I just have off road truck lights from harbor freight not to much, wanna say 25 bucks for lights and wire


----------



## taxidermist (Sep 11, 2007)

I dont like the white lights. All you can see with them is the fog/mist on the water. I got a set of yellow fog lamps and they work good. Ive found out that if you haul A&& in the dark, your going to come to sudden stop.


----------



## Billcollector (Oct 31, 2007)

Sounds like you need a set of LEDs. They are the brightest lights out there, and draw a fraction of the amps as halogens, or HIDs. They are not cheap but they are worth ithttp://www.mudbuddy.com/Store specifications sheets/New test 5800 Led.html


----------



## Jeff Bringhurst (May 20, 2009)

Billcollector said:


> Sounds like you need a set of LEDs. They are the brightest lights out there, and draw a fraction of the amps as halogens, or HIDs. They are not cheap but they are worth ithttp://www.mudbuddy.com/Store specifications sheets/New test 5800 Led.html


I bought a set of these lights over the summer and I have zero regrets.
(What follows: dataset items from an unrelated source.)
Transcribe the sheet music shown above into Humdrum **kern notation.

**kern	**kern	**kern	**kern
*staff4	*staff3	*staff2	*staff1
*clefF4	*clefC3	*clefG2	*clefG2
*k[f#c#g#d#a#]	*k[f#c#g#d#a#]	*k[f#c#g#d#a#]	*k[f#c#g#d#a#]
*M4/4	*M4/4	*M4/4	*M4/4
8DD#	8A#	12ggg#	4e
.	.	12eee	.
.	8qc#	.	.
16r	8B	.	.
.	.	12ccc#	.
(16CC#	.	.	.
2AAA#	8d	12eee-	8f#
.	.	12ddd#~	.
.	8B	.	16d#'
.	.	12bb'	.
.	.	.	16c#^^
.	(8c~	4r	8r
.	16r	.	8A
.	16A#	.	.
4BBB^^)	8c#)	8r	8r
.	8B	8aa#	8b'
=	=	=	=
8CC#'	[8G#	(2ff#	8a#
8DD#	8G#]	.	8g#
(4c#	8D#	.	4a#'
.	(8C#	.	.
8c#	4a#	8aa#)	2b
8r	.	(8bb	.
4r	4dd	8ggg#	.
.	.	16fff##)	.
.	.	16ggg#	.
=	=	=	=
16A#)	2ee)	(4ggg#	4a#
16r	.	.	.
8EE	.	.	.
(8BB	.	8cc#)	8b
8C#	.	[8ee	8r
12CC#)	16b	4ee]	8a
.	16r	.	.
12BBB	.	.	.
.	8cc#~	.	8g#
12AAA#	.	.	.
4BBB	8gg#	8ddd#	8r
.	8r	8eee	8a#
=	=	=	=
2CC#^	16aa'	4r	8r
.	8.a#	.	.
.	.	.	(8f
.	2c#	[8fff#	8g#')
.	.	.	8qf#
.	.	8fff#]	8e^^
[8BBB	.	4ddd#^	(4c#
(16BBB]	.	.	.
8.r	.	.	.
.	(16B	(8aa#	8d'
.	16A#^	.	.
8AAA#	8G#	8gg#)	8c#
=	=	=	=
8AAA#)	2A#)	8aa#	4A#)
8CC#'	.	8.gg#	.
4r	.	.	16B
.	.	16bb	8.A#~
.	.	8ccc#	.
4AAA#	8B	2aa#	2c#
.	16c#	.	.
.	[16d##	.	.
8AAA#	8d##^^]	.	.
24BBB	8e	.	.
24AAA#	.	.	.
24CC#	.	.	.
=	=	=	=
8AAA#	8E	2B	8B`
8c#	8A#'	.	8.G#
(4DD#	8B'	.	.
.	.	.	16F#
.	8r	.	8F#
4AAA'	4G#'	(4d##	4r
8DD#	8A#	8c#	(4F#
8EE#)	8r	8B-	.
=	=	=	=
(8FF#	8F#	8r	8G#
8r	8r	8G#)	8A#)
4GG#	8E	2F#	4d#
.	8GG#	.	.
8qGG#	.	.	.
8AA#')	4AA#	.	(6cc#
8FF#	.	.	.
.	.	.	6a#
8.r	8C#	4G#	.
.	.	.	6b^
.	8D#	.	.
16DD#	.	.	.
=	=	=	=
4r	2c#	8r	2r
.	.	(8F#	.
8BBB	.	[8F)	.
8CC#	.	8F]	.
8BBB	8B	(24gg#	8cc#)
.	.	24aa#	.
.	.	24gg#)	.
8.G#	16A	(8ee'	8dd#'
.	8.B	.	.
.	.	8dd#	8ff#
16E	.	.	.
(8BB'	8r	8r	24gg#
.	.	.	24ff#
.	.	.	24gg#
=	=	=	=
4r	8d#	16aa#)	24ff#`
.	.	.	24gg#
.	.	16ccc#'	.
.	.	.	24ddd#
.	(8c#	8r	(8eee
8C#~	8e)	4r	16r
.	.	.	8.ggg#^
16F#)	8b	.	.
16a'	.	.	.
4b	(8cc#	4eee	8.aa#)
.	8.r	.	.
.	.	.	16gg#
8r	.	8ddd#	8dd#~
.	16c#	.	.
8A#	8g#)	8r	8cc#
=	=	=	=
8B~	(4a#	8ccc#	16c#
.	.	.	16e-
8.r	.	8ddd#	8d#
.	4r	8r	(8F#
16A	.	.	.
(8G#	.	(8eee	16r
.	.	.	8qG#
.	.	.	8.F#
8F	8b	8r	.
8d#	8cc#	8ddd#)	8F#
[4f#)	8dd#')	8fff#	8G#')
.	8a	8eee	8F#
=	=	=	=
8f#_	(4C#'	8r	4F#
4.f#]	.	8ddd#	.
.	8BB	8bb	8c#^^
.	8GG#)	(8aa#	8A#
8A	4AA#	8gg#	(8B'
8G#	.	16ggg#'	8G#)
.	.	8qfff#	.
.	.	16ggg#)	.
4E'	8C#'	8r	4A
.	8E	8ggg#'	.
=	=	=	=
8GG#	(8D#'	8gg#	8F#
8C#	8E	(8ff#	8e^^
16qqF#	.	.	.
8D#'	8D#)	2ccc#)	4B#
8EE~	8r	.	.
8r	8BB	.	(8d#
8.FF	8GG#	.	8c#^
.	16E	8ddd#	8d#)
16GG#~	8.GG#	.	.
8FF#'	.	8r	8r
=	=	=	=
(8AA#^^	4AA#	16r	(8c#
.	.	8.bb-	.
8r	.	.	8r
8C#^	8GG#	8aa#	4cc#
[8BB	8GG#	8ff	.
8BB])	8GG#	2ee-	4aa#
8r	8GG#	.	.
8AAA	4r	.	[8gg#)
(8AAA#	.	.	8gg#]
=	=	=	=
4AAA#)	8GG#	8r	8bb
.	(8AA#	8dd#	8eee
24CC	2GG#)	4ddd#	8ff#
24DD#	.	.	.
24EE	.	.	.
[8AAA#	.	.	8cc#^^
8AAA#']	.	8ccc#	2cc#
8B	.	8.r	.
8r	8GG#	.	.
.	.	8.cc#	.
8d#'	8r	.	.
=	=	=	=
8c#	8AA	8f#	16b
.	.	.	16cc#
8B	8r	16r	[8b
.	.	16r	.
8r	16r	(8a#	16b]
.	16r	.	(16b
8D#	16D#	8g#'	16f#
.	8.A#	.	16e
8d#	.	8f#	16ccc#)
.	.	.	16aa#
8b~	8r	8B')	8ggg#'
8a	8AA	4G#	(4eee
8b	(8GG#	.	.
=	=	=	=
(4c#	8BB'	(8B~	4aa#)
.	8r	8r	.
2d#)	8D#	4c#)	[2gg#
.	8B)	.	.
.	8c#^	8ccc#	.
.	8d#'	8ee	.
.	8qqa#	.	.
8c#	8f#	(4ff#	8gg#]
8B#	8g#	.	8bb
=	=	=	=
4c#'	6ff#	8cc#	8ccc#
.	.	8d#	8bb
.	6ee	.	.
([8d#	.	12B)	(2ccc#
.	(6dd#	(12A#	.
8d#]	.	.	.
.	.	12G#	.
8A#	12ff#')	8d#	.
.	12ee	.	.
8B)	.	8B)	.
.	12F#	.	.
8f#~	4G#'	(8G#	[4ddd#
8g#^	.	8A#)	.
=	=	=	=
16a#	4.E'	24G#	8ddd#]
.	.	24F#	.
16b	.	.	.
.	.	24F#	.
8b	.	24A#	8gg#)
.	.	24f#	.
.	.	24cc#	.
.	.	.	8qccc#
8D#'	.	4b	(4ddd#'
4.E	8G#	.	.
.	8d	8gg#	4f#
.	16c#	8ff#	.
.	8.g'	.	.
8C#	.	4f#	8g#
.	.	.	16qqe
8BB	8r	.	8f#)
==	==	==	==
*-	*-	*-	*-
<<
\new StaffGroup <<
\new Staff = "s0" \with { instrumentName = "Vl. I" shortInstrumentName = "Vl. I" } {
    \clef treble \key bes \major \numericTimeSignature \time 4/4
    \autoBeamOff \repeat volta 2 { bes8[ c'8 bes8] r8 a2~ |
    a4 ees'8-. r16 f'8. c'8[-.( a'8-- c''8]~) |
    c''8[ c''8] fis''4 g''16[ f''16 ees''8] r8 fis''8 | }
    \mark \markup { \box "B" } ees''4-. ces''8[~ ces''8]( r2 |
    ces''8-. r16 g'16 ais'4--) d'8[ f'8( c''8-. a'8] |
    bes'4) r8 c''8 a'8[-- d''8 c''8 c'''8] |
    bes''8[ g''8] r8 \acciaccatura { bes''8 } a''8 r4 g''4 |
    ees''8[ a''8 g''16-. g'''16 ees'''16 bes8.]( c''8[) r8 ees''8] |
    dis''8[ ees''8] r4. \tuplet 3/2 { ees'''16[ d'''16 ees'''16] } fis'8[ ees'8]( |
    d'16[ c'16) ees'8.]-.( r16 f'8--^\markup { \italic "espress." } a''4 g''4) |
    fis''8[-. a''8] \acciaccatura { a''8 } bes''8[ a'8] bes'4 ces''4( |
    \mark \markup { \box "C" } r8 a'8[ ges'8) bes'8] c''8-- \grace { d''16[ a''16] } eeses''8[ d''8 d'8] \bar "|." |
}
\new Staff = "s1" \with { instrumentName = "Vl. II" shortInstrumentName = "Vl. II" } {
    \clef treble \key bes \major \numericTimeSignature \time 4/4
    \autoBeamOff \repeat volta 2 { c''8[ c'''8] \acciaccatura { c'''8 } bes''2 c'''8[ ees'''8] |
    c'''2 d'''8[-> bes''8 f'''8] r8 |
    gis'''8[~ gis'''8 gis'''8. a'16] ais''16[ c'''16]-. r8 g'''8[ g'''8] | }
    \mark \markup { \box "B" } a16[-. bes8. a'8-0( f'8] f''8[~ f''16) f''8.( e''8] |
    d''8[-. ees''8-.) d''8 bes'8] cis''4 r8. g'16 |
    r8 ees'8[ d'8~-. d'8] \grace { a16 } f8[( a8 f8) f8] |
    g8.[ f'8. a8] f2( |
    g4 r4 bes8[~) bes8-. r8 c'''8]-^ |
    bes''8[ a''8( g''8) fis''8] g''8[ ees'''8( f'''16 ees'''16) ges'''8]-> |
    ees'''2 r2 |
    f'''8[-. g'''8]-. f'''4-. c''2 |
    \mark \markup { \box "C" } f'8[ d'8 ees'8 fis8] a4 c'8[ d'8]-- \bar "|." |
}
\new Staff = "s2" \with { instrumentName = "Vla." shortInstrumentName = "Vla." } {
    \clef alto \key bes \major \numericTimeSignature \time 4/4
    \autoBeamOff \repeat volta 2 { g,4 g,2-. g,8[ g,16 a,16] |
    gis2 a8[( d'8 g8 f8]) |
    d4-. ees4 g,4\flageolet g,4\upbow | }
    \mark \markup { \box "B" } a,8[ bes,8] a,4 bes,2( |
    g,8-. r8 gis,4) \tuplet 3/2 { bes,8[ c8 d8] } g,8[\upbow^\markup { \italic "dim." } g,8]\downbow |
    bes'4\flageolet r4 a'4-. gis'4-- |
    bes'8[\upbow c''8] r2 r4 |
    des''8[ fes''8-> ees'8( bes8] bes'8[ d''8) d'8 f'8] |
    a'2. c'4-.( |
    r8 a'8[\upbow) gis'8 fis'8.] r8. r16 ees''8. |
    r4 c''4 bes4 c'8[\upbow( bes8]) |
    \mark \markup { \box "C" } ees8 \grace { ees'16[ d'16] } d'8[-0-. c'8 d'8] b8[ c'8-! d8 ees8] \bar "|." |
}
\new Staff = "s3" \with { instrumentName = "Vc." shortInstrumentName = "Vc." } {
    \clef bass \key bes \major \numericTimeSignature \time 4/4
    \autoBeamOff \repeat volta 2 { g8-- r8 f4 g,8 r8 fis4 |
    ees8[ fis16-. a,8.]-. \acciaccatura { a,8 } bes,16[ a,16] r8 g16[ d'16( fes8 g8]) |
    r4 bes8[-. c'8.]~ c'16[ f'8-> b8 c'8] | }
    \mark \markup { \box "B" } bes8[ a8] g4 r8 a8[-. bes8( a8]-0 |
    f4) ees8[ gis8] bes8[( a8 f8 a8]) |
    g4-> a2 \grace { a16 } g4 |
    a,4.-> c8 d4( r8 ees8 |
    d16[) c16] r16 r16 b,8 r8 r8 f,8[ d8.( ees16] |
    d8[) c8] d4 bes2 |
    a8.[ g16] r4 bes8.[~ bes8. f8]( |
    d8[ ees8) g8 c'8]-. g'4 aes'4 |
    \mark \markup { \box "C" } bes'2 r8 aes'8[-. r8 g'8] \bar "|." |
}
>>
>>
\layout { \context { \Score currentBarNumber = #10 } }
These lights are awesome!!


----------



## Sprig Kennels (Jan 13, 2009)

better check with the state parks on lights for the boat. i still cant figure out what actually is and isnt allowed but they passed come kind of rule or law or something that restricts what kind of lights you can have on a boat at night. other than the regular running lights it sounds like other lights are not really allowed anymore for some reason.


----------



## Sprig Kennels (Jan 13, 2009)

this is what it says on their website. "The display of spotlights, docking lights or other non-navigational lights is limited to intermittent use to approach a dock or to locate a hazard to navigation"


----------



## APD (Nov 16, 2008)

http://www.ddmtuning.com/Product-Catego ... ATV-Marine

i found some that work well for me here. LED's don't drain the battery like halogens do.


----------



## Clean Shot (Jan 3, 2008)

I think anytime you are runing your boat in the marsh at dark, there are too many hazards that justify the use of lights ALL the time. 
Where I hunt I am constantly going through a channel or around a blind corner. There are also the submerged hazards. I always have my lights on for my safety and the safety of others.


----------



## chuck harsin (May 1, 2011)

Check out the RIGID industries LED lights they are very nice. The Bowfishing shack is a dealer for them and Widow Maker Boats builds a very trick box to protect them both from damage and theft.


----------



## Drake1301 (Oct 23, 2012)

I've been running 2 KC lights on the front of my boat for over ten years they work great! If its dark, they are on until I shut the motor off. I have a 29HP MB Hyper Drive and I can run full trottle and not feel like I'm out running my lights! Dont forget to add your navagation lights as well or they will get you for a light violation.


----------